EXTRAIT DU DOCUMENT.
Voici Mary. Mary est une jeune étudiante un peu perturbée, aux nuits troublées par quelques crises de somnambulisme et cris perçants, au grand bonheur de sa famille. Elle est suivie par le psychiatre de l’école, à qui elle révèle sa fascination pour les films d’horreur, comparant la peur qu’elle recherche devant à un plaisir sexuel. Avec ses amies, elles vont voir le dernier film d’horreur à la mode, The Wisher, un grand succès partout où il passe, malgré ses qualités cinématographiques restreintes. C’est à partir de ce point précis que d’horribles événements vont arriver à ses proches, toujours en lien avec ses souhaits parfois inavoués, mais réalisés de manière macabre.

Mary devient-elle folle ? The Wisher s’est-il échappé de son film ? Est-ce que c’est une mauvaise blague ?

Fidèle aux dernières attentes du public post-Scream, le responsable se trouve parmi ses proches. La suspicion du petit ami potentiel ne peut que rappeler le film de Wes Craven. Une fois encore, il s’agit de la jeunesse qui s’en prend à la jeunesse, un portrait de l’adolescence en crise à la mode de ces années de slashers.

The Wisher n’est pas vraiment très entraînant, malgré l’expérience de son réalisateur canadien avec Christina’s House, qu’on aperçoit parmi les VHS de Mary. Hésitant entre thriller paranoïaque et slasher classique, il peine à provoquer l’effroi ou l’angoisse. Les hallucinations endormies de Mary gâchent les possibilités, « ouf c’était un rêve ». Le film abuse de quelques « bouh ! » un peu ridicules, comme (attention gros spoiler) ce chat qui gratte à la porte. Les quelques apparitions du croquemitaine en arrière-plan, dans la foule, dans un coin de fenêtre ou derrière un buisson ne font guère relever la tension, c’est plutôt le « Où est Charlie ? » du pauvre.

CONSIGNES.
a. Relevez toutes les expressions placées entre guillemets dans la critique du film The Wisher.
b. Traduisez en anglais cette phrase de la critique du film The Wisher : « Hésitant entre thriller paranoïaque et slasher classique, il peine à provoquer l'effroi ou l'angoisse. »
c. Reproduisez, s'il vous plaît, le passage de la critique du film The Wisher allant de « Mary devient-elle folle ? » jusqu'à « années de slashers. ».

DONNÉES FOURNIES.

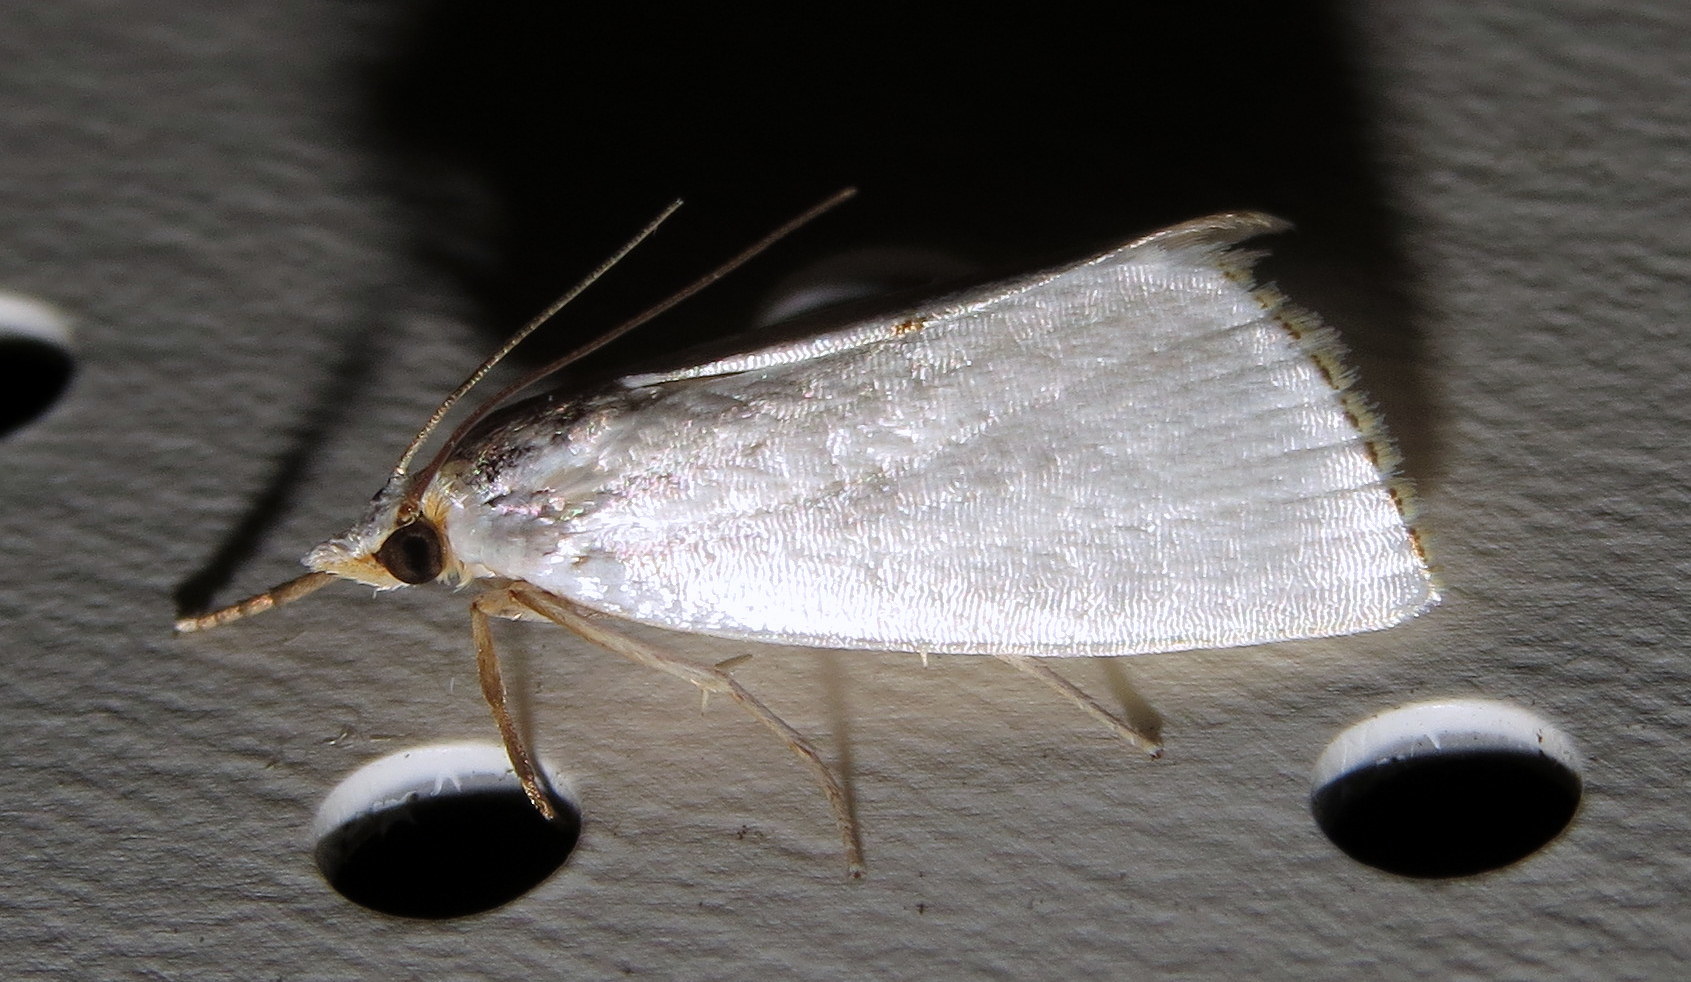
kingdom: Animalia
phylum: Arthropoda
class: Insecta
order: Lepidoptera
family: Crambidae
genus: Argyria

---

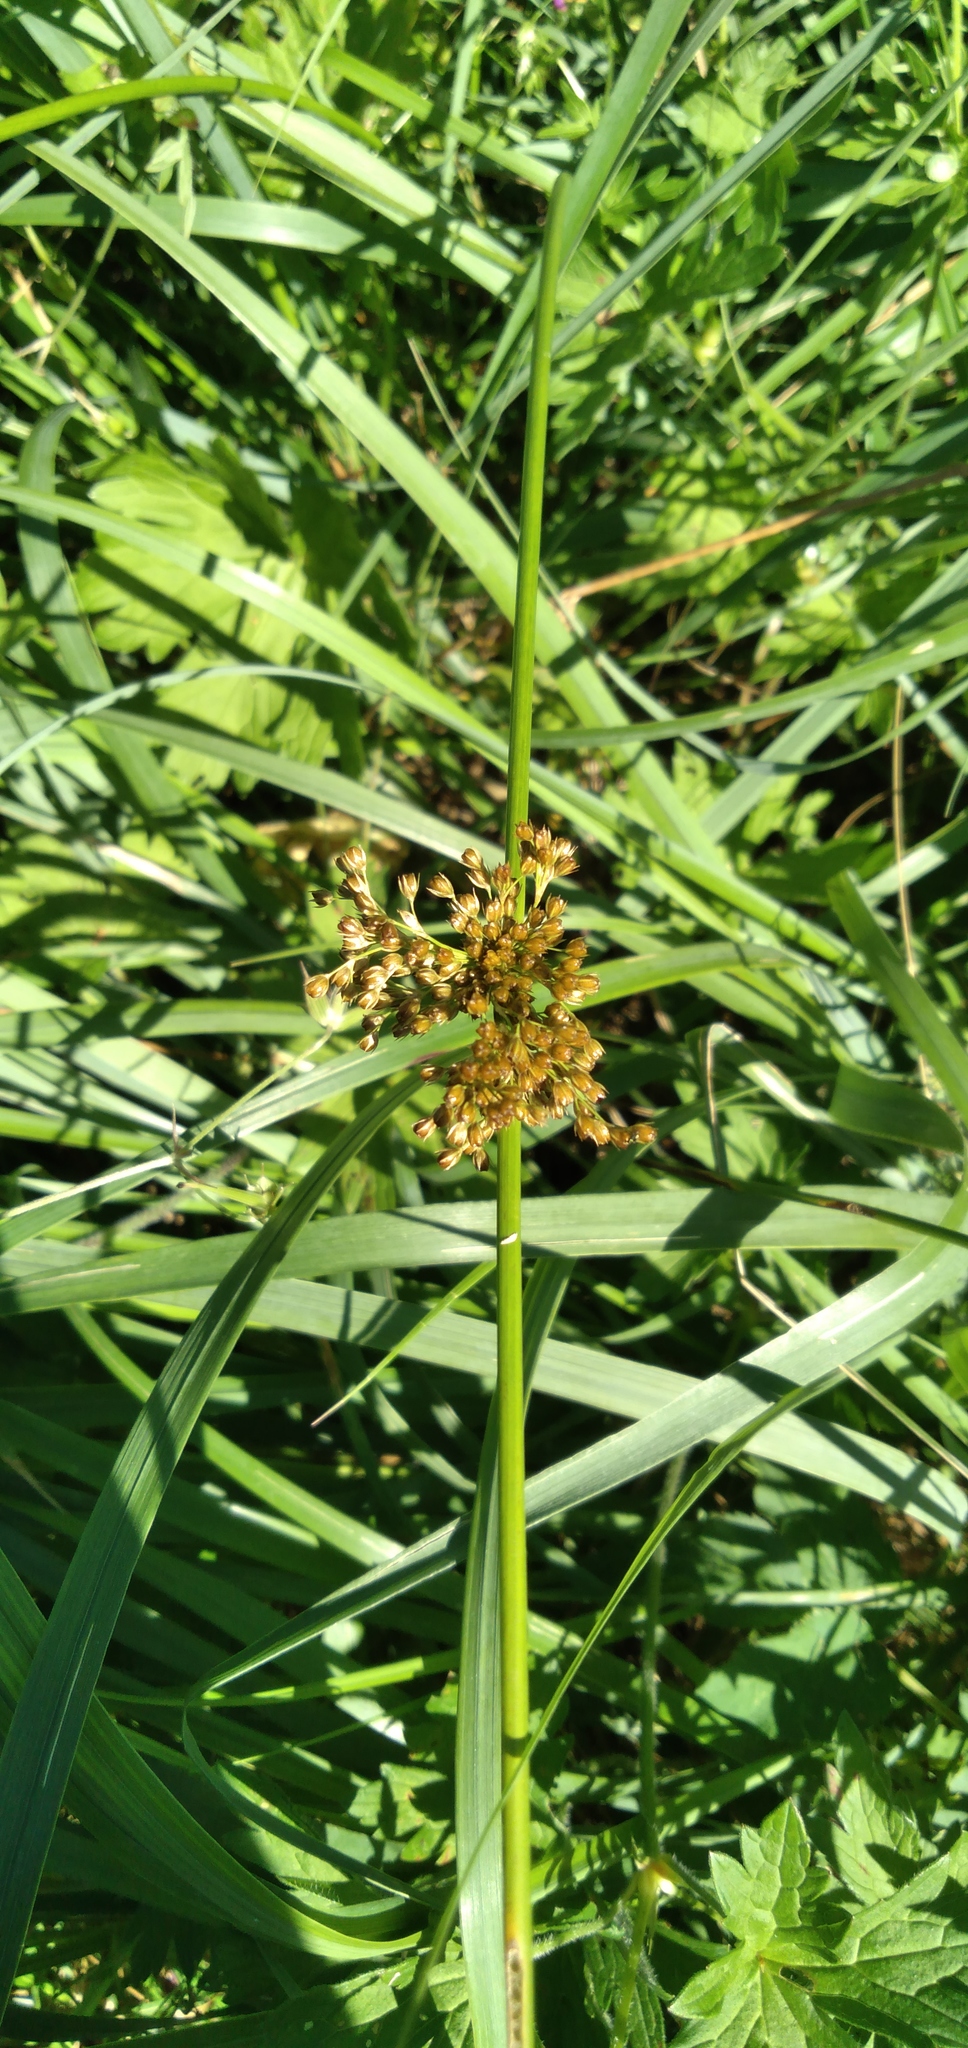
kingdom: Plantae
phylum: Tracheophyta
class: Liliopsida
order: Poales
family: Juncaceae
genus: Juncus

LISTE DES RÉPONSES.
a.
« ouf c'était un rêve »
« bouh ! »
« Où est Charlie ? »

b. Wavering between paranoid thriller and classic slasher, it struggles to provoke terror or anxiety.

c.
Mary devient-elle folle ? The Wisher s’est-il échappé de son film ? Est-ce que c’est une mauvaise blague ?

Fidèle aux dernières attentes du public post-Scream, le responsable se trouve parmi ses proches. La suspicion du petit ami potentiel ne peut que rappeler le film de Wes Craven. Une fois encore, il s’agit de la jeunesse qui s’en prend à la jeunesse, un portrait de l’adolescence en crise à la mode de ces années de slashers.